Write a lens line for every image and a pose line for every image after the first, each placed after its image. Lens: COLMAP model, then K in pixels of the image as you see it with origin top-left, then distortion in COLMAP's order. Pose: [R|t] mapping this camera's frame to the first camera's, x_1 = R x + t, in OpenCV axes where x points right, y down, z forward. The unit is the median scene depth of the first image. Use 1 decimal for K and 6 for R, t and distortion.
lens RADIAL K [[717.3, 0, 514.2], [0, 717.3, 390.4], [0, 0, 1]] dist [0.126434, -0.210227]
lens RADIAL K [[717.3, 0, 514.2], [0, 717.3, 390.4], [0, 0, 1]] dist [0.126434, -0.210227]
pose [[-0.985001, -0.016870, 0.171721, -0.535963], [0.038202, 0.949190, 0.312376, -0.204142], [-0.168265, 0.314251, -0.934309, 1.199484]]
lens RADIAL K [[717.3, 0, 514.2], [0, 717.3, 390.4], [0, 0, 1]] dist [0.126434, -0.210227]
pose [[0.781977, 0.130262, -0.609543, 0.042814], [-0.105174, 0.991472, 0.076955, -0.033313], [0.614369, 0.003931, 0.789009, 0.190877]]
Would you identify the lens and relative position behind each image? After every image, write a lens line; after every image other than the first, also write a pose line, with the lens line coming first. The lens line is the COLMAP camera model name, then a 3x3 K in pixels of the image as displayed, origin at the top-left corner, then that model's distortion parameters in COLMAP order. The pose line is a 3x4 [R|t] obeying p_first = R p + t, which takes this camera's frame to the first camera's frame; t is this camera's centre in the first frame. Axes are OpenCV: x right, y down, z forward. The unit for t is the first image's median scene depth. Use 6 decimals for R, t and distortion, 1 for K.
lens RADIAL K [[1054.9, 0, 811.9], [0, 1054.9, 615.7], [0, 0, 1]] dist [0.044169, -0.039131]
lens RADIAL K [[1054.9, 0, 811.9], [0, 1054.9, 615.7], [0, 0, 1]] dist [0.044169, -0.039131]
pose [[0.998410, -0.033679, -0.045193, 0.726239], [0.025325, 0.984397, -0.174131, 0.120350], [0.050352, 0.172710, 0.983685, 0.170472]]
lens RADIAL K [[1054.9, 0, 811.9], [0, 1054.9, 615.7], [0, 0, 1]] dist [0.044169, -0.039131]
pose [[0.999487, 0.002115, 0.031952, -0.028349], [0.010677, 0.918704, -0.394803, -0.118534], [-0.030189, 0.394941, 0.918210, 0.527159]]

### About this exercise:
Can you find every line in the listing above that contains the word "unit" and copy each of those lines out in full?

### Answer for this exercise:
Write a lens line for every image and a pose line for every image after the first, each placed after its image. Lens: COLMAP model, then K in pixels of the image as you see it with origin top-left, then distortion in COLMAP's order. Pose: [R|t] mapping this camera's frame to the first camera's, x_1 = R x + t, in OpenCV axes where x points right, y down, z forward. The unit is the median scene depth of the first image. Use 1 decimal for K and 6 for R, t and distortion.
Would you identify the lens and relative position behind each image? After every image, write a lens line; after every image other than the first, also write a pose line, with the lens line coming first. The lens line is the COLMAP camera model name, then a 3x3 K in pixels of the image as displayed, origin at the top-left corner, then that model's distortion parameters in COLMAP order. The pose line is a 3x4 [R|t] obeying p_first = R p + t, which takes this camera's frame to the first camera's frame; t is this camera's centre in the first frame. Axes are OpenCV: x right, y down, z forward. The unit for t is the first image's median scene depth. Use 6 decimals for R, t and distortion, 1 for K.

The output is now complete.